Amerikalılar olmadan veya onların ne istediklerini ve neyi istemediklerini hesaba katmadan Suriye'de herhangi bir çözümü uygulamak mümkün müdür? ABD'nin Suriye'deki pozisyonu daha çok büyük resme, yani İran'ın nükleer dosyasıyla ilgili müzakerelere odaklanabilir mi? Peki ya ölenler ve cezaevlerindekiler?
İsrail'in Suriye'deki uyarıları dikkate alınmadan, özellikle de İsrail orada fiilen etkili bir taraf haline geldiğinden, Suriye'de İran'ın çıkarlarına karşı sürekli askeri ve cerrahi operasyonlar gerçekleştirilirken bu nasıl yapılabilir?
Özellikle de Esed rejimi ile İsrail arasında müzakere olasılığından bahsedilirken tüm bu sorulara önemli bir soru daha ekliyorum: İran'ın Suriye ve çevresinde, yani Lübnan'daki konumu nasıl olacak?
Tahran, İran'ın Irak ve Suriye üzerinden Lübnan'a uzanma hayalini sona erdirmek anlamına gelen Suriye-İsrail ilişkilerini kabul eder mi? Böylece Tahran, şu anda zayıflamış olsa da elindeki en önemli kart olan Suriye kartını kaybeder mi?
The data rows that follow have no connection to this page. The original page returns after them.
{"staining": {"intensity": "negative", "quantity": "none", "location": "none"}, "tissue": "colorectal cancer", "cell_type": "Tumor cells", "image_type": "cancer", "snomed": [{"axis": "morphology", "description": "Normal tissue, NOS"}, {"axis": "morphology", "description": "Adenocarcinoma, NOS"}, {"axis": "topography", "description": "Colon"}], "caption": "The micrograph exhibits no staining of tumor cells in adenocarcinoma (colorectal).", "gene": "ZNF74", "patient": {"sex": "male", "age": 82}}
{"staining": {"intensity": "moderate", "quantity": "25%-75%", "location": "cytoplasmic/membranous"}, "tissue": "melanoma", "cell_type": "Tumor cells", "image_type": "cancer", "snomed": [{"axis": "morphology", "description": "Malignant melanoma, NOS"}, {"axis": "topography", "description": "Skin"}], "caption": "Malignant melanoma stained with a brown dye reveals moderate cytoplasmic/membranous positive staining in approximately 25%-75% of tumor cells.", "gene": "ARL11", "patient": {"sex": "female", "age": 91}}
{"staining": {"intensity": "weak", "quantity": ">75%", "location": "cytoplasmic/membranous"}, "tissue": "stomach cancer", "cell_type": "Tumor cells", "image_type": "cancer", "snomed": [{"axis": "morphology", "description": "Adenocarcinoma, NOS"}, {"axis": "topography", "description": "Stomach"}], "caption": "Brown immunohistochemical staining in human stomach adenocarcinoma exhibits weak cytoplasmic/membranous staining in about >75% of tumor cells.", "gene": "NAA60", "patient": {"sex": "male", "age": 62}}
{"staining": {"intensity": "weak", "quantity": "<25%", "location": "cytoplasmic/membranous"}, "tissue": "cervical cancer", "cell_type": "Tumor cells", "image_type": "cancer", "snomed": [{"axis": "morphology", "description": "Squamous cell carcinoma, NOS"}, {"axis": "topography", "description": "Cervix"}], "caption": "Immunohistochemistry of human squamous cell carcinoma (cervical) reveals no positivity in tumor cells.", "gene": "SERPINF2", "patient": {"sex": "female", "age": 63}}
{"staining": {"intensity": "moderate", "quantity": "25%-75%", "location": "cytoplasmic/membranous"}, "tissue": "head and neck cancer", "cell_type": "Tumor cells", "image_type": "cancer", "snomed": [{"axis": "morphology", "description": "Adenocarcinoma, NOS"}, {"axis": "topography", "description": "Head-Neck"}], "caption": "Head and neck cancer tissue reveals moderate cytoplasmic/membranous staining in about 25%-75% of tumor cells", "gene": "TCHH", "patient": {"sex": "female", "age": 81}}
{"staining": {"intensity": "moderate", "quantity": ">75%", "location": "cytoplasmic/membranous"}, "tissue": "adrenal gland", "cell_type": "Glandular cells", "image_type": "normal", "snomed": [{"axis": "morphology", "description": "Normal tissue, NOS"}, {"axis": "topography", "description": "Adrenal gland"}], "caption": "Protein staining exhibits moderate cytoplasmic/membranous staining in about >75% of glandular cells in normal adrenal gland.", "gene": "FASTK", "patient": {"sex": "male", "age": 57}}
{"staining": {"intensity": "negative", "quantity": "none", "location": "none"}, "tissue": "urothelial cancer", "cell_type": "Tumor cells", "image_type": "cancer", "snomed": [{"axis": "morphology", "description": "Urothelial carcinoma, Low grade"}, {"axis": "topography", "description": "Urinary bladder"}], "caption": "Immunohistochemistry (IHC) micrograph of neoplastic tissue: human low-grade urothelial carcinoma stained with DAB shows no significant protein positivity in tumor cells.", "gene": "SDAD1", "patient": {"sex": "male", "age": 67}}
İran, Suriye-İsrail ilişkilerinde tedirgin edici bir siyasi kaybı kabul edecek ve Lübnan'daki ve dolayısıyla Irak-Suriye sınırlarındaki çıkarlarını Esed rejimiyle ilişkilerin bir sonucu olarak İsrail varlığı riskine mi maruz bırakacak?
Suriye meselesinin medyada da olsa şimdi sahneye döndüğü doğru. Ancak pek çok soruyu net ve spesifik cevaplar olmadan ve ortaya çıkabilecek şeylere dair bir vizyon oluşturmayan sorulara neden oluyor.